6. Die Vorinstanz beruft sich zur Begründung der hälftigen Kostenauflage auf § 23 Polizeigesetz, wonach zum Ersatz der Kosten verpflichtet werden kann, wer polizeiliche Massnahmen leichtfertig verursacht oder besondere polizeiliche Leistungen beansprucht hat. Diese Bestimmung bezieht sich jedoch auf die Auferlegung der Kosten für den polizeilichen Einsatz. Um solche Kosten geht es im vorliegenden Fall jedoch gerade nicht. § 23 Polizeigesetz bildet demnach keine gesetzliche Grundlage zur Auferlegung der Verfahrenskosten bei der Einstellung einer Strafuntersuchung.
7. Die Beschwerdeführerin hat R. im Schreiben vom 1. September 1999 an die T. Bank (UA act. 10) nicht nur massiv verunglimpft (....), sondern unbestrittenermassen auch massive Drohungen ausgestossen, was sie in der Beschwerde freimütig anerkennt.

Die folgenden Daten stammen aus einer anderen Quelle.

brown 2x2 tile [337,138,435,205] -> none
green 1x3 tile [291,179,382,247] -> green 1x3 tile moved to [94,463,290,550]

Sie meint, ihre Handlungsweise damit rechtfertigen zu können, dass ihr R. früher auch gedroht habe (UA act. 46), wofür allerdings jeglicher Nachweis fehlt. Die Beschwerdeführerin musste damit rechnen, dass R. in den Besitz des Drohbriefes gelangen würde und dass sie in Angst und Schrecken versetzt werden könnte. Die Beschwerdeführerin hat den Straftatbestand mit grosser Wahrscheinlichkeit erfüllt und die Untersuchung hätte klarerweise nicht eingestellt werden dürfen. Vielmehr hätte der Entscheid über Schuld oder Nichtschuld der Beschwerdeführerin dem Strafrichter überlassen werden müssen. Auch aus diesem Sachverhalt heraus kann aber keine Kostenpflicht der Beschwerdeführerin abgeleitet werden, da ansonsten ein Verstoss gegen das Verbot der Vorverurteilung vorliegen würde.

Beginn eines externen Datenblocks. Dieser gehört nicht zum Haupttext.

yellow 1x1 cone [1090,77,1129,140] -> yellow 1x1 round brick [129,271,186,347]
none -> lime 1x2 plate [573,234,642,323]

8. Der Brief an die T. Bank stellt indes eine massive Verletzung der persönlichen Verhältnisse von R. im Sinne von Art. 28 ZGB dar. Das Recht auf Ehre und auf persönliche Freiheit ist ein anerkannter Teil des Persönlichkeitsrechts im Sinn von Art. 28 ZGB (Meili, Basler Kommentar, Art. 28 ZGB N. 17). Art. 28 ZGB schützt die Ehre weitergehender als das Strafrecht. Während das Strafrecht den Ruf schützt, ein ehrbarer Mensch zu sein, d.h. sich so zu verhalten, wie nach allgemeiner Anschauung ein charakterlich anständiger Mensch sich zu verhalten pflegt (BGE 105 IV 113), umfasst Art. 28 ZGB demgegenüber auch die (vom Strafrecht nach gängiger Praxis nicht erfassten) Bereiche des beruflichen, wirtschaftlichen und gesellschaftlichen Ansehens einer Person (Meili, a.a.O., N. 28; BGE 107 II 4). Die Beschwerdeführerin hat mit ihrem Schmähbrief ohne Zweifel in diesen geschützten Bereich von R. eingegriffen, in dem sie gegenüber Drittpersonen ihr berufliches Ansehen bewusst massiv herabgesetzt hat. Jede Verletzung der Persönlichkeit ist grundsätzlich widerrechtlich, was aus Art. 28 Abs. 2 ZGB folgt und den Charakter des Persönlichkeitsrechts als ein absolutes, gegenüber jedermann wirkendes Recht belegt (Meili, a.a.O., N. 45). Rechtfertigungsgründe nach Art. 28 Abs. 2 ZGB sind vorliegend nicht ersichtlich. Ein Verschulden ist im Rahmen von Art. 28 ZGB nicht erforderlich (Meili, a.a.O., N. 55). Mit ihrem Verhalten hat die Beschwerdeführerin somit zivilrechtliche Pflichten verletzt, und es hätten ihr ohne weiteres die gesamten Kosten der Strafuntersuchung auferlegt werden können. Die lediglich hälftige Kostenauflage ist deshalb in keiner Weise zu beanstanden.